Can't argue with #'s.
This is the same country that the US is exporting companies/jobs to.
OT Did you watch 60 Mins last night about the schools in Korea & their
No, I chose to watch an interview with George Soros on C-SPAN. The Korean attitude doesn't suprise me--Asians are very competitive. We are so ignorant of anti-American feelings abroad.
You can when the #'s are wrong. 10,000 civilians?? Gimme a break.
Recently I read the #'s are around 20,000 Iraqis that's civilian & military.
War may have killed 10,000 civilians, researchers say.
Friday June 13, 2003.
http://www.guardian.co.uk/Iraq/Story/0,2763,976392,00.html
At least 5,000 civilians may have been killed during the invasion of Iraq, an independent research group has claimed. As more evidence is collated, it says, the figure could reach 10,000.
Iraq Body Count (IBC), a volunteer group of British and US academics and researchers, compiled statistics on civilian casualties from media reports and estimated that between 5,000 and 7,000 civilians died in the conflict.
Its latest report compares those figures with 14 other counts, most of them taken in Iraq, which, it says, bear out its findings.
Researchers from several groups have visited hospitals and mortuaries in Iraq and interviewed relatives of the dead; some are conducting surveys in the main cities.
Three completed studies suggest that between 1,700 and 2,356 civilians died in the battle for Baghdad alone.
John Sloboda, professor of psychology at Keele University and an IBC report author, said the studies in Iraq backed up his group's figures. "One of the things we have been criticised for is quoting journalists who are quoting other people. But what we are now finding is that whenever the teams go into Iraq and do a detailed check of the data we had through the press, not only is our data accurate but often on the low side.

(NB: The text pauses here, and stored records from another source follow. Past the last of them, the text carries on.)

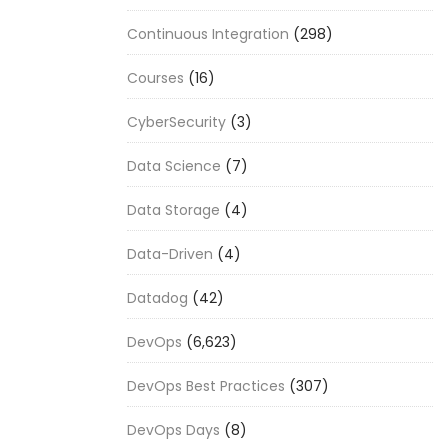
Continuous Integration
(298)
Courses
(16)
CyberSecurity
(3)
Data Science
(7)
Data Storage
(4)
Data-Driven
(4)
Datadog
(42)
DevOps
(6,623)
DevOps Best Practices
(307)
DevOps Days
(8)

"The totality is now producing an unassailable sense that there were a hell of a lot of civilian deaths in Iraq."
A spokesman for the Ministry of Defence said he had not seen anything to substantiate the report's figures. "During the conflict we took great pains to minimise casualties among civilians. We targeted military. So it is very difficult for us to give any guidance or credence to a set of figures that suggest there was x number of civilian casualties."
IBC's total includes a figure of at least 3,240 civilian deaths published this week by the Associated Press news agency, which was based on a survey of 60 Iraqi hospitals from March 20 to April 20, when the fighting was declining. But many other bodies were either buried quickly in line with Islamic custom or lost under rubble.

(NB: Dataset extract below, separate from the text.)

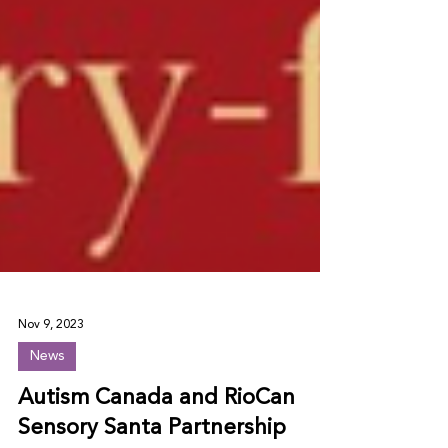
Nov 9, 2023
News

Prof Sloboda said there was nothing in principle to stop a total count being made using forensic science methods similar to those used to calculate the death toll from the September 11 attack: it was a question of political will and resources.
He said even an incomplete record of civilian deaths was worth compiling, to assist in paying reparations and in assessing the claim before the war that there would be few civilian casualties.
Lieutenant Colonel James Cassella, a US defence department spokesman, said the Pentagon had not counted civilian deaths because its efforts had been focused on defeating enemy forces rather than aiming at civilians.
He said that under international law the US was not liable to pay compensation for "injuries or damage occurring during lawful combat operations".
The Iraqi authorities estimated that 2,278 civilians died in the 1991 Gulf war.
I didn't post the article for the accuracy of numbers, but just to point out that our actions can be view differently from ours. If we become focused on our POV, it could lead to another cold war in the future. Globalization is a trend that requires a perspective greater than nationalism.
I think that's the point. We count the number of Americans lost and mourn, but forget the body count of Iraqis. Whatever the number it is horrendous, and we complain about how brutal Saddam was.
I realize that the numbers were just a part of the article.